Subject: Dear builders, Need Columnar DB, pronto!
Dr. Gru here with a plan so advanced, it'll make those big tech companies look like they're still using stone tablets and chisels! We're going to build our own Parquet-based columnar database system – one so efficient, so blazingly fast, that it'll make rows beg for mercy!
Parquet is the secret weapon of data wizards everywhere! I want a system that can compress data like a black hole, query it faster than light, and join tables so quickly it'll break the laws of physics!
Every nanosecond counts when you need to optimize that three-table join.

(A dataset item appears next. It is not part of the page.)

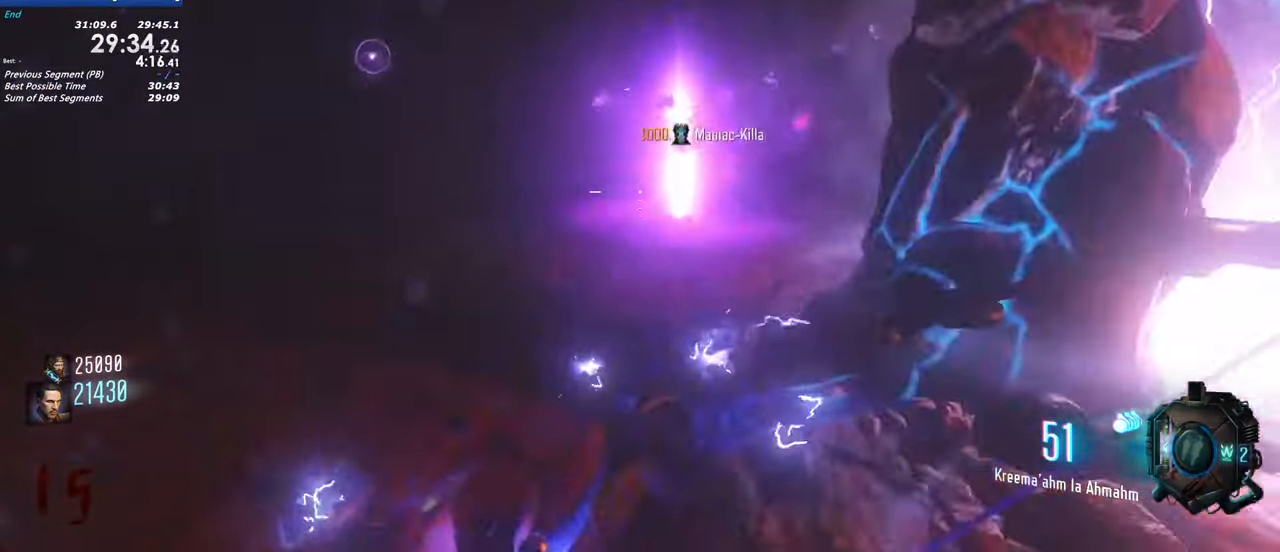
{"keys": ["a", "shift", "w"], "events": [[50, "a", "down"]]}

We're going BIG - from 100MB to GIGABYTES of compressed data without breaking a sweat!
Parse those queries, optimize them, make them bow before the might of our NanoQuery engine!
2-5 hours
Parquet storage & analysis, hand-parsing (data generation already implemented)
10-12 hours
Hash Join, Sort-Merge Join implementation
10-12 hours
Query optimization, algorithm selection, memory management, query execution
6-8 hours
Performance testing, analysis, final polishing
Total: 30-40 hours over 5 weeks = manageable 6-8 hours/week
Your mission is to parse and optimize this query. Fail, and you might be a test subject for my latest invention: the "Mandatory Volunteer Motivator 9000"!
SELECT s.song_id, AVG(u.age) AS avg_age,
COUNT(DISTINCT l.user_id)
FROM Songs s
JOIN Listens l ON s.song_id = l.song_id
JOIN Users u ON l.user_id = u.user_id
GROUP BY s.song_id, s.title
ORDER BY COUNT(DISTINCT l.user_id) DESC, s.song_id;
Each table has the following columns, plus 10 additional string columns of k characters each:
song_id: int64 + 10 string columns
listen_id: int64, song_id: int64, user_id: int64 + 10 string columns
user_id: int64, age: int64 + 10 string columns
✅ This project is designed for Free Colab! The 12GB memory constraint teaches you real-world optimization techniques used by columnar databases like BigQuery and Snowflake.
Both 100MB and 1GB compressed datasets are completely achievable in Free Colab with smart columnar techniques:
The query only needs 3-4 columns per table, not all 13 columns!
# For 1GB compressed total:
listens.parquet: 750MB compressed → Load only (song_id, user_id) → ~150MB in memory
songs.parquet: 50MB compressed → Load only (song_id) → ~20MB in memory
users.parquet: 200MB compressed → Load only (user_id, age) → ~80MB in memory
# Total active memory: ~250MB vs 5GB if loading everything!
# That's a 95% reduction through columnar optimization!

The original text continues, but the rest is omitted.